Los Angeles Times February 26th, 1942. Shortly after the alarm, speculation ran rampant as to its cause. Some people suggested that the Japanese were launching planes from a secret base in Mexico, while others theorized that they had developed a submarine capable of carrying aircraft. It was even suggested that the event had been staged in order to convince defense companies located near the coast to move their operations further inland.

While the Army’s Western Defense Command in San Francisco initially attributed the incident to “unidentified planes” over Southern California, the secretary of the Navy said the event was the result of “war nerves” and a false alarm. It wasn’t until 1983, more than 40 years later, that the military concluded that the incident was possibly caused by a drifting weather balloon.

Every February the Fort MacArthur Museum located at the entrance to Los Angeles Harbor hosts an entertainment event called “The Great LA Air Raid of 1942”.

The excitement and confusion of that night made finding an explanation for the incident even more difficult. Likely many of the reported aircraft simply resulted from a combination of excitement, shellbursts illuminated by spotlights, and imagination. The Navy quickly issued a statement claiming that there was no evidence of enemy planes. The Army remained unsure, but cautiously admitted that the credibility of the reports were shaky at best. The Army Air Force claimed that the planes never existed.

Erring on the side of caution, the Army waited until witnesses were interviewed before releasing a statement. From the various witness testimony, the War Department announced that from one to five unidentified aircraft had been seen over Los Angeles. These craft were either commercial planes operated by enemy agents flying from secret fields in Mexico and California, or light planes launched from Japanese submarines. Their speculated objective was to perform reconnaissance on anti-aircraft defenses.

The disagreement between the Army and Navy, and the Army’s tepid explanation for such a dramatic incident, sparked a debate among the public not only about the battle itself but the effectiveness of anti-aircraft defenses. After all, the argument went, if there were planes in the sky, why were none of them shot down in massive barrage? Why didn’t any Army Air Force planes take off to engage the enemy?

Adding to the mystery of the incident, Japan stated after the war that it did not send planes over Los Angeles at the time of the alert (they did, however, use light submarine-launched aircraft for reconnaissance of Seattle.) The odds are that the most reasonable explanation for the incident is that the initial alarm came when people sighted meteorological balloons, which were known to have been released over Los Angeles. In the climate of post Pearl Harbor America, it was easy to believe that the enemy might attack the mainland. In such a climate, it makes mass panic more likely to spread. Odds are, the Battle of Los Angeles was more of a result of misconception and a tense climate than any enemy action.

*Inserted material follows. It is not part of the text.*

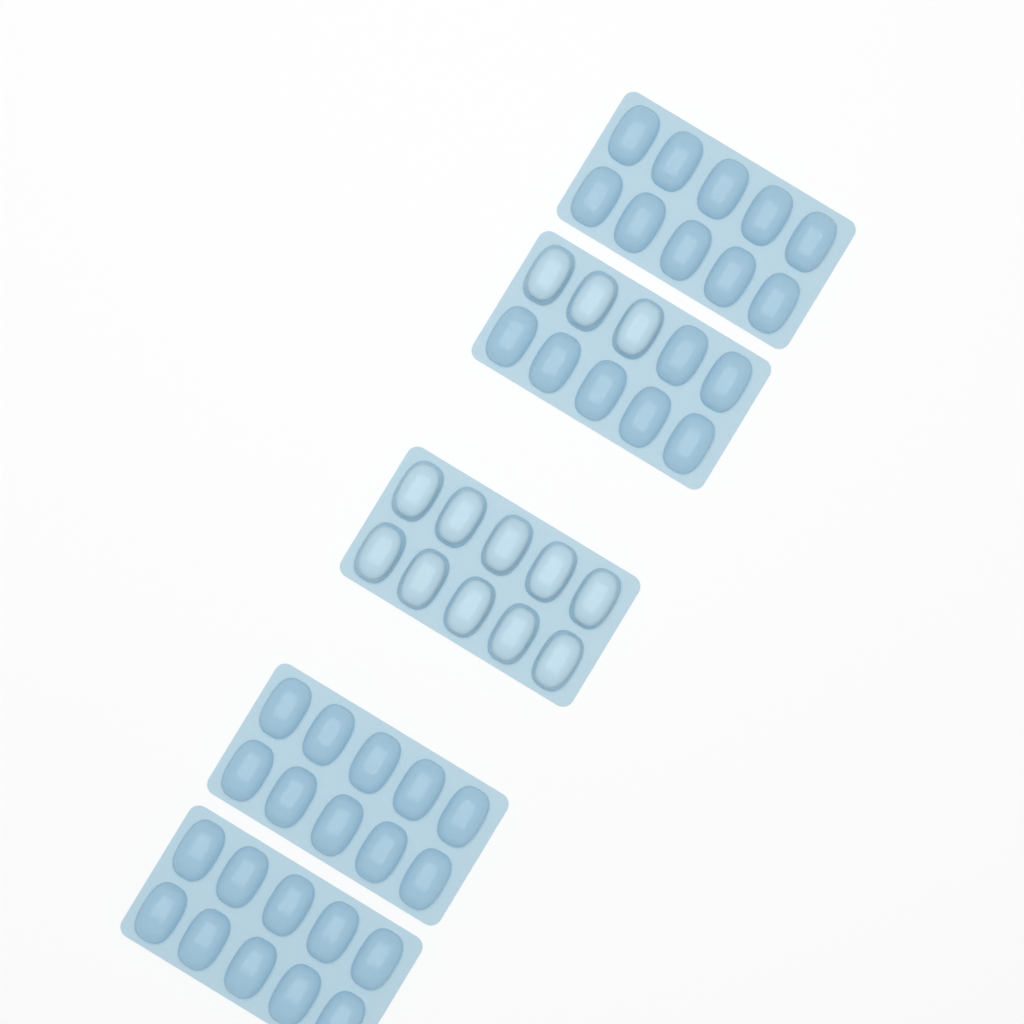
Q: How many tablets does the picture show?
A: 13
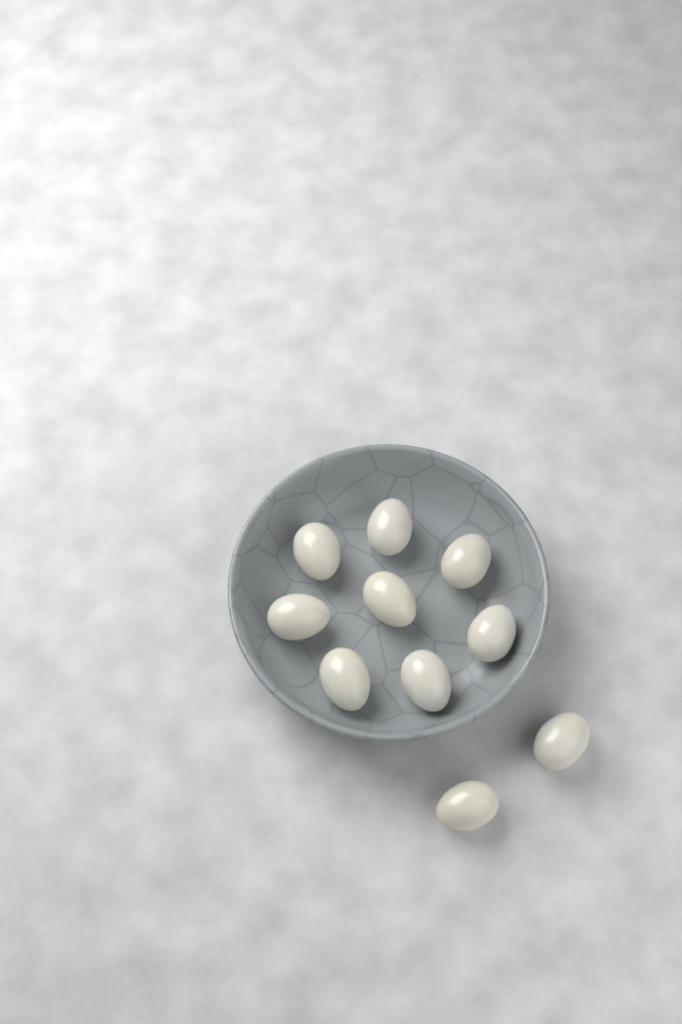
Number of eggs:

The mystery has never been officially resolved, and in the decades that followed, UFO enthusiasts advanced the notion that the mysterious object may have been an alien spacecraft. Take this with a whole box of Morton’s salt, but one ET-oriented web site offers a suspiciously blurry copy of what is purported to be a memorandum from Army chief of staff George C. Marshall to FDR, in which Marshall supposedly concludes that:

…the mystery airplanes are in fact not earthly, and according to secret intelligence sources they are in all probability of interplanetary origin…

The round object itself was never recovered or seen again. Despite the official explanation, no real answer to what or who started the Battle of Los Angeles has ever been found.